What is the preferred way for generating a CSR and uploading a Signed CA Certificate to the Aviatrix Controller?¶
The recommended way is to generate a CSR and have it signed by your CA and then upload the signed cert, ca cert and the key at “Controller Web Interface > Settings > Advanced > Security > Import Method > Import Certificate with the Key”. Instructions to generate CSR
Why is having a reachable DNS server important for Aviatrix Controller?¶
When an Aviatrix Controller is launched, by default it will pick up the DNS used in the VPC DHCP Options and the default AWS DHCP is using AmazonProvidedDNS. If VPC DHCP Options are not set, it will use the AWS’s Default DNS server (ex: 10.1.0.2 if VPC CIDR is 10.1.0.0/16).
If you have a DNS server configured in DHCP options, please make sure that it can resolve public FQDNs. The Aviatrix Controller depends on this service to run as designed and will run into unexpected problems if it cannot resolve publiic FQDNs
If you using AWS’s VPC DNS Service, please do make sure that “enableDnsSupport” is turned on - else, AWS will not provide DNS services in the VPC (https://docs.aws.amazon.com/vpc/latest/userguide/vpc-dns.html, https://docs.aws.amazon.com/glue/latest/dg/set-up-vpc-dns.html)
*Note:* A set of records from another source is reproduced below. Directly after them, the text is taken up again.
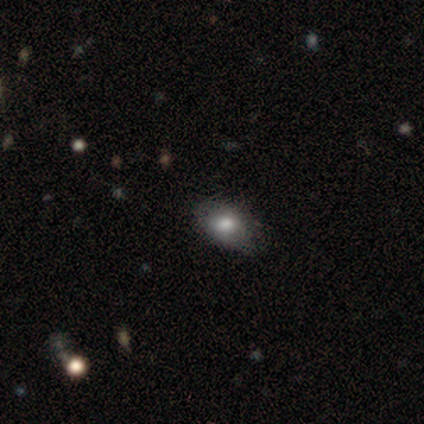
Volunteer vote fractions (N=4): Smooth or featured?
  - smooth: 75% *
  - featured or disk: 25%
  - star or artifact: 0%
How rounded?
  - in between: 100% *
  - round: 0%
  - cigar-shaped: 0%
Merging?
  - none: 75% *
  - minor disturbance: 25%
  - major disturbance: 0%
  - merger: 0%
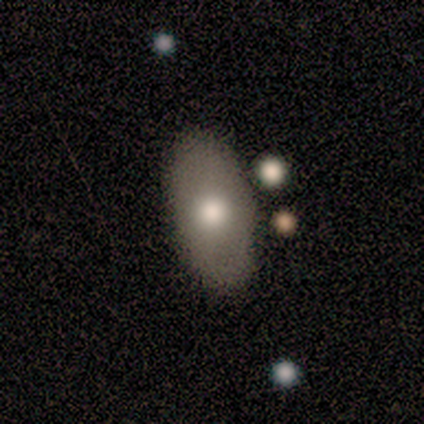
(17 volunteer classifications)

How can I increase the idle timeout when my Aviatrix Controller is deployed behind an ELB, to avoid frequent logins?¶
If the Aviatrix controller is behind an ELB, you can go to the AWS portal, Load Balancers page. Select the ELB that you use for the controller and Edit attributes to increase the Idle timeout. We recommend at least 360 seconds. The default is 60 seconds. Please check out https://docs.aws.amazon.com/elasticloadbalancing/latest/application/application-load-balancers.html#connection-idle-timeout for more information.
How can I move my controller from one AWS account to another AWS account¶
- Backup old controller configuration to an S3 bucket using these instructions. FileName created should look like: CloudN_xxx_config.enc
- In the target account, create a new controller, running the same Aviatrix Software Version as the old controller using these directions
- Build the “Trust-Relationship” between all gateway (AWS) accounts and new controller’s AWS account using these directions. NOTE: Make sure that you repeat this step for every gateway’s (AWS) account
- Login to new controller and run “Aviatrix Console/Settings/Maintenance/Backup&Restore/Restore” and enter AccessKey & SecretKey (which have the permissions to access the S3 bucket located in the same AWS account of your old controller), BucketName, FileName
- After restore process is finished, check that new controller can access/configure all the gateways from old controller.